Because we do not have direct access to the inflating source at 4 km depth, and geophysical methods cannot resolve the difference between magmatic fluids and magma, our question could only be answered by making an extreme and strong assumption. We consider the “worst case scenario” and assumed that the 4 episodes of inflations recorded since 1950, were all associated with the injection of magma at 4 km depth. We performed thermal modelling calculations exploring a variety of parameters within ranges that are plausible based on existing data and measurements collected in the field. As an example, the aspect ratio of the single pulses of magma we assumed were injected at 4 km depth cannot be resolved and we used measurements collected on magma intrusions today’s exposed at the surface by plate tectonic. The thickness of the magma pulses turned out to be fundamental as a value of 15 m would result in the absence of eruptible magma while if the pulses of magma potentially injected since 1950 would be 25 m thick, about 100 million cubic meters of eruptible magma would be present today at 4 km depth (Fig. 1).

Thus, the first important result of our analysis is that we cannot categorically exclude the presence of magma at 4 km depth. Importantly, even if eruptible magma is present today at 4 km depth, this magma might never reach the surface to feed a volcanic eruption. This depends primarily on the volume of the reservoir where the magma is stored5. The pressure within the reservoir must be sufficiently high to push the magma to the surface, however, if the reservoir is too small, as the surrounding rocks fracture and magma starts to rise, the pressure drops rapidly and magma ascent stops. To better understand the control of reservoir size on the rate at which pressures drop you can imagine the difference in the rate of deflation that would be achieved by piercing a kids’ ballon or a passenger air balloon with a needle.

 

Proposing scenarios

Our results show that the reservoir potentially present today at 4 km depth below Campi Flegrei can be pressurised sufficiently to crack the surrounding rocks and allow the escape of magma from the reservoir, but it is too small to allow the magma to reach the surface. Under our extreme assumption, at the current rate of magma input, the reservoir will reach a size sufficient to feed a volcanic eruption in few decades. A caveat to this model is that would one of this magma filled crack reach the well-developed hydrothermal system at Campi Flegrei, the explosive interaction between magma and water could lead to a so-called “phreatomagmatic” eruption even if the reservoir is currently not ideally suited to feed volcanic activity. Coincidentally, the last eruption of Campi Flegrei (Monte Nuovo 1538), started with the explosive interaction between magma and water6. 
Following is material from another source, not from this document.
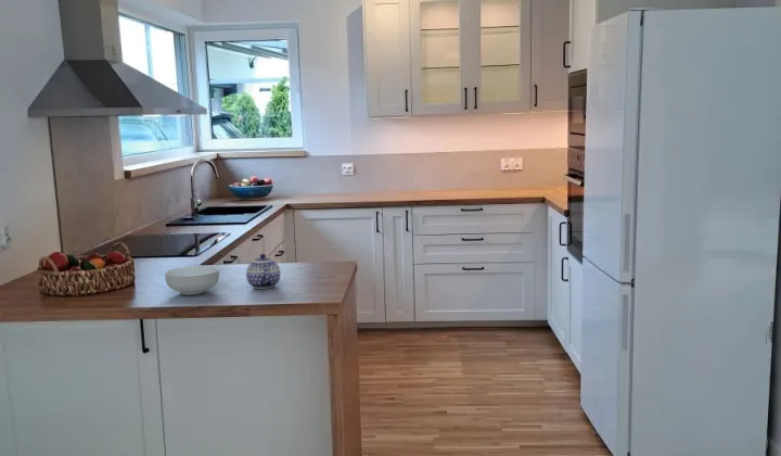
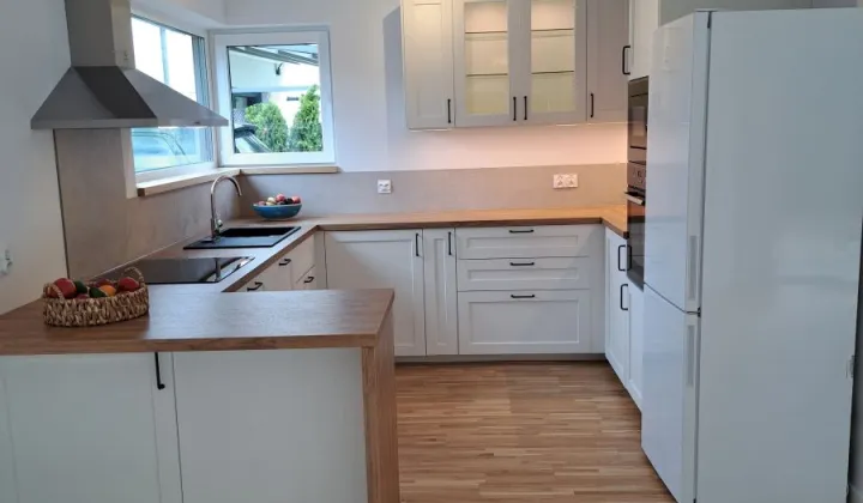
- teapot [245,253,281,290]
- cereal bowl [164,265,220,295]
The involvement in this study made it clear to me that when applying science to active volcano, caution in the interpretation of the results is necessary. What is of outmost importance, and a professional obligation, is to generate as many plausible scenarios as possible and exclude those that do not match existing data. The scientists in charge of monitoring and advising decision makers, can use the continuously collected monitoring data together with theoretical models to assess the evolution of the ongoing crisis. Finally, to be sure all options have been considered, it is very important not to be afraid to be wrong.

REFERENCES

  1. Astort, A. et al. Tracking the 2007–2023 magma-driven unrest at Campi Flegrei caldera (Italy). Communications Earth & Environment 5, 506 (2024).
  2. Isaia, R. et al. 3D magnetotelluric imaging of a transcrustal magma system beneath the Campi Flegrei caldera, southern Italy. Communications Earth & Environment 6, 213 (2025).
  3. Caliro, S. et al. Escalation of caldera unrest indicated by increasing emission of isotopically light sulfur. Nature Geoscience https://doi.org/10.1038/s41561-024-01632-w (2025) doi:10.1038/s41561-024-01632-w.
  4. Marsh, B. D. On the Crystallinity, Probability of Occurrence, and Rheology of Lava and Magma. Contribution to mineralogy and petrology 78, 85–98 (1981).
  5. Townsend, M. & Huber, C. A critical magma chamber size for volcanic eruptions. Geology 48, 431–435 (2020).
  6. Di Vito, M., Lirer, L., Mastrolorenzo, G. & Rolandi, G. The 1538 Monte Nuovo eruption (Campi Flegrei, Italy). Bull Volcanol 49, 608–615 (1987).